The governor confirmed the incident after details were recounted in the media. He said he failed to come forth earlier because he wanted to shield his two daughters.

But the incident took a new turn Friday when reports surfaced of a November 1998 interview with the Dallas Morning News. Bush had been arrested for a 1968 college prank involving a stolen Christmas wreath. According to an account posted Friday on the newspaper's Web site, Bush was asked in the 1998 interview if he had any other arrests and replied, "No."

Addressing the latest development in a news conference aboard Bush's campaign jet, communications director Karen Hughes suggested the governor may have been misunderstood.

The conversation was not reported at the time, but the New Republic recounted it in a profile of Hughes about a year ago. The Bush campaign did not challenge the New Republic story then, but Hughes on Friday said, "The governor disputes that [report]. He does not believe that that was accurate."

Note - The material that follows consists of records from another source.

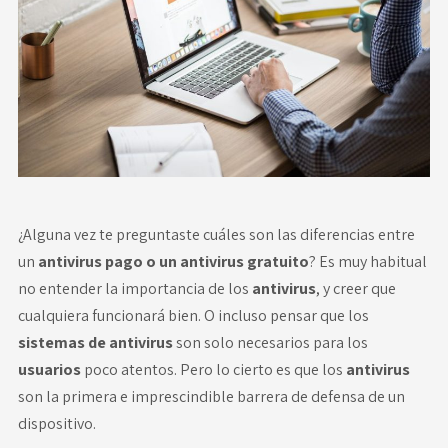
Novedades
Faq
Contacto
Área de clientes
¿Alguna vez te preguntaste cuáles son las diferencias entre
un
antivirus pago o un antivirus gratuito
? Es muy habitual
no entender la importancia de los
antivirus
, y creer que
cualquiera funcionará bien. O incluso pensar que los
sistemas de antivirus
son solo necesarios para los
usuarios
poco atentos. Pero lo cierto es que los
antivirus
son la primera e imprescindible barrera de defensa de un
dispositivo.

Bush refused on at least one other occasion to acknowledge the 1976 incident. In 1996, as Texas governor, he was called as a potential juror in a drunken driving case in Austin. "I do not have a perfect record as a youth," Bush told reporters when asked whether he had ever been arrested while driving intoxicated.

A jury questionnaire was released Friday in connection with that case. Bush's form was filled out for most of the personal information, but it left blank this question: "Have you ever been an accused, or a complainant, or a witness in a criminal case?"

A Bush spokesman, Dan Bartlett, said the form was partially completed by a Bush staffer. "The governor didn't focus on this document because he never even went into the courthouse in front of a judge," Bartlett said.

Bush and campaign aides, meanwhile, continued to question the timing of the revelations. Hughes asserted "gotcha politics" was the reason that the 24-year-old drunken driving incident surfaced in the closing days of the presidential race. Bush made the same argument in an interview with Fox News Channel.

"I believe that most Americans are going to come to the conclusion that this is dirty politics, last-minute politics," the GOP candidate said. "I don't know if my opponent's campaign was involved, but I do know that the person who admitted doing it at the last minute was a Democrat and partisan in Maine."

The Gore campaign responded forcefully.

"The charge is wrong," campaign chairman Bill Daley said. "It is made without proof or evidence. We categorically deny any involvement. . . . It is time for Gov. Bush's campaign to stop hurling charges and start accepting responsibility."

Both campaigns were engaged Friday in a fierce effort at damage control, which heightened the drama of the closest presidential race in 40 years.

"They want to turn it on Gore," one Republican close to the Bush camp said. "They want to say it's dirty tricks [and] the reason we're tired of [President] Clinton and Gore."